PROBLEM DETAILS: Pull out every line of the listing below where "This" appears.

DATA EXTRACTS:
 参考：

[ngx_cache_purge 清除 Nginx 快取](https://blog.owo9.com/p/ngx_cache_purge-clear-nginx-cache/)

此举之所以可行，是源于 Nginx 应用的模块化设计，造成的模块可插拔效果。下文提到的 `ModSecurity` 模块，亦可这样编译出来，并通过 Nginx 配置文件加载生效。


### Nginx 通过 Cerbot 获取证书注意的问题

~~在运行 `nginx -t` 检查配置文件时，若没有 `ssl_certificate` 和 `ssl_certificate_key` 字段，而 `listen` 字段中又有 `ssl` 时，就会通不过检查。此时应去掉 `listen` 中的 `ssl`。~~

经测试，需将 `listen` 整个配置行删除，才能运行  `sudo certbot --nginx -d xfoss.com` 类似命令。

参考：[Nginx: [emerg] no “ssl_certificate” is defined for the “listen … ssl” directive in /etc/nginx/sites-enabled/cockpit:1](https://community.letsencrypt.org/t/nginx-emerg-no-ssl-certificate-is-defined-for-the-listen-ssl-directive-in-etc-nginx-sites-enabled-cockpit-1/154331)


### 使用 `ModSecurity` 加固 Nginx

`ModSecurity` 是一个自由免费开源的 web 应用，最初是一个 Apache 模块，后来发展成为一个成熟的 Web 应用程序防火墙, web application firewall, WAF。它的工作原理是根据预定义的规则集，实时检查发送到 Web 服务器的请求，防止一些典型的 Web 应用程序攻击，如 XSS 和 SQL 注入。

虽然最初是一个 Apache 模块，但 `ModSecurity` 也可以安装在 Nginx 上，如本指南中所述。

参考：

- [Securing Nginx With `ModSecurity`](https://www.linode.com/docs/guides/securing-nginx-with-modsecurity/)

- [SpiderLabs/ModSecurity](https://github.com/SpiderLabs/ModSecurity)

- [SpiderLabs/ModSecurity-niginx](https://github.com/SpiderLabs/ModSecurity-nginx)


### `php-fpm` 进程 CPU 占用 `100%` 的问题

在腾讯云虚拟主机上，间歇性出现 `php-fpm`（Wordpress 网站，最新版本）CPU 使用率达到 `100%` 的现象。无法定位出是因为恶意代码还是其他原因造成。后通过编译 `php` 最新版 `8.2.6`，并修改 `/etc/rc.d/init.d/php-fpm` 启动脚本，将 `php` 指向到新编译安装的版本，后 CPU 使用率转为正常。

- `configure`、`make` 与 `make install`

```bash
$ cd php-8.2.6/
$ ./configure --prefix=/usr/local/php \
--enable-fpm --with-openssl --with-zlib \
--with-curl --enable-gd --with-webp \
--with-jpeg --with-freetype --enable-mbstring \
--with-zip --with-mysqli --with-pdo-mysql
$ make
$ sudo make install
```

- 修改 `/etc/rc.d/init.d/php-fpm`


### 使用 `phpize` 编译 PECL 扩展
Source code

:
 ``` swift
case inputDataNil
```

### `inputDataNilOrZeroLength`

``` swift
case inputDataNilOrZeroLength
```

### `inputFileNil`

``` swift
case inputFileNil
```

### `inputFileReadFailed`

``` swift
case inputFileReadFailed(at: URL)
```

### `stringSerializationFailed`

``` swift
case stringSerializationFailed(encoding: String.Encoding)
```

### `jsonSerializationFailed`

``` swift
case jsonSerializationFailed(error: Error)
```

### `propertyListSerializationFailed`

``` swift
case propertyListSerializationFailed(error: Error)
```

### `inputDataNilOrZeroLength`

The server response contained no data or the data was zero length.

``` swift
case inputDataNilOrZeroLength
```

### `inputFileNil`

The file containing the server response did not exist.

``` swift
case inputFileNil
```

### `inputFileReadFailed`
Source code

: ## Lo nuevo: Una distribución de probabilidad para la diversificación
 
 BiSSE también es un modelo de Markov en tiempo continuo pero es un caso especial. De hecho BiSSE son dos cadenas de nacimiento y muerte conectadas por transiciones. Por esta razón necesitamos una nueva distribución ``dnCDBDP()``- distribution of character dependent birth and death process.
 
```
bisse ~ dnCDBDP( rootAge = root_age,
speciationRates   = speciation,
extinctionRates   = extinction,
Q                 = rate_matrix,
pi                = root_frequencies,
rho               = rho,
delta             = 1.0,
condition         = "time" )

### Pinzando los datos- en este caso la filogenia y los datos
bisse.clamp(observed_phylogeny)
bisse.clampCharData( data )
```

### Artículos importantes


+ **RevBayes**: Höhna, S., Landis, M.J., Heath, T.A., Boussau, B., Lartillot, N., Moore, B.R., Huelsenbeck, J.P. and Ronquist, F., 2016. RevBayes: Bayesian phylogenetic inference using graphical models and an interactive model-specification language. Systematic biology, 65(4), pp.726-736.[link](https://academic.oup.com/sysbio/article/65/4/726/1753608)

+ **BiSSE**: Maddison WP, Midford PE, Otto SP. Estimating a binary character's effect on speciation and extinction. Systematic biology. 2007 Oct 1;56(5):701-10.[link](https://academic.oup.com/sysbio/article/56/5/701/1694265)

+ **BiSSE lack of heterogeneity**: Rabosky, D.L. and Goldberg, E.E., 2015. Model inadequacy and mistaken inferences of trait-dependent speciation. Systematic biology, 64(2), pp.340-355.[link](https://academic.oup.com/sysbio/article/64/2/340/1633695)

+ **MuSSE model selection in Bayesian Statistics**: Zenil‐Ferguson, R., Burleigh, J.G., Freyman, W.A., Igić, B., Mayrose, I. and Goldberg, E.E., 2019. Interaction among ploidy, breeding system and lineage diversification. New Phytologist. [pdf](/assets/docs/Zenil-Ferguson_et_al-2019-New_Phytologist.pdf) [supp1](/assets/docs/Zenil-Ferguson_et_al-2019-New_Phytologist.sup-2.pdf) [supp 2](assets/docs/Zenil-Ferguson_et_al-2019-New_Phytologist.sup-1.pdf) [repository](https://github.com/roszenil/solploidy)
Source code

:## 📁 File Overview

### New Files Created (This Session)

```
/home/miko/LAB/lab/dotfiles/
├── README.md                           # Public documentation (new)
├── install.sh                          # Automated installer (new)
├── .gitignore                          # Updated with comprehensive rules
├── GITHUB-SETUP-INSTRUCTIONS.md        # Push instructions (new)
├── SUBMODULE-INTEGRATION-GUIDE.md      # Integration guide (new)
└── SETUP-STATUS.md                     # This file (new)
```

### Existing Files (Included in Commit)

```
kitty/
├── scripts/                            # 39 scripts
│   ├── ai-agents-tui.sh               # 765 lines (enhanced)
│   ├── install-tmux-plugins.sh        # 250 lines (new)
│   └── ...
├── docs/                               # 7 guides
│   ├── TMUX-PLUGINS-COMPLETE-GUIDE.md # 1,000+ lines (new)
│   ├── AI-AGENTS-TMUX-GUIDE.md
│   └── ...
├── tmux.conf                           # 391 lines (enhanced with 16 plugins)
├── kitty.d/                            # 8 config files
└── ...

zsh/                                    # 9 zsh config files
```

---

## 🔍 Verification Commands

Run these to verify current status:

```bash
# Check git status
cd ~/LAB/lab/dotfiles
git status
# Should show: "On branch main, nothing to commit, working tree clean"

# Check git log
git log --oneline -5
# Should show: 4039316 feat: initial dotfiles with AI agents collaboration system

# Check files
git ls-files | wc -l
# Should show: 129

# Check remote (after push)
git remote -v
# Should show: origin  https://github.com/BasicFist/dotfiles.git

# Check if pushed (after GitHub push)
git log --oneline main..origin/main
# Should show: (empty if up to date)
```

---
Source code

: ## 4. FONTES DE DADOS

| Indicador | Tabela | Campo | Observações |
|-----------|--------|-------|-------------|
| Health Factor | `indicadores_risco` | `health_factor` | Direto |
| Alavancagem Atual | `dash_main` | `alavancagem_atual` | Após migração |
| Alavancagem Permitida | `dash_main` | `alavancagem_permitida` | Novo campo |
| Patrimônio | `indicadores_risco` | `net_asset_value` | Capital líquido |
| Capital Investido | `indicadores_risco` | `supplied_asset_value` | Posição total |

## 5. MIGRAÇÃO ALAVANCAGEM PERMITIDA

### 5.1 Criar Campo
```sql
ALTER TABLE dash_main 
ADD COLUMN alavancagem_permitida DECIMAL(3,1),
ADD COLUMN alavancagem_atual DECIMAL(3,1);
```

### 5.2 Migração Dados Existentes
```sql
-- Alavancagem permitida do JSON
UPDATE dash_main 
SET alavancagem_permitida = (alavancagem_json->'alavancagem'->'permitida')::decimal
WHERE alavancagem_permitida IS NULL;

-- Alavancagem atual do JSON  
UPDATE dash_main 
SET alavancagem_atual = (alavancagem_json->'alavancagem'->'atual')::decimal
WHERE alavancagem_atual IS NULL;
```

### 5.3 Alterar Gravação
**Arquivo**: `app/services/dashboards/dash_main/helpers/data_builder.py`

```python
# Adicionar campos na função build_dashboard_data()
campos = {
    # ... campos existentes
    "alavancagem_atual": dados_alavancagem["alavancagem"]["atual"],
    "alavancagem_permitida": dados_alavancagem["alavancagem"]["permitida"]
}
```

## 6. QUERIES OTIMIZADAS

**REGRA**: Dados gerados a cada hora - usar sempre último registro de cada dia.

EXERCISE OUTPUT:
### New Files Created (This Session)
└── SETUP-STATUS.md                     # This file (new)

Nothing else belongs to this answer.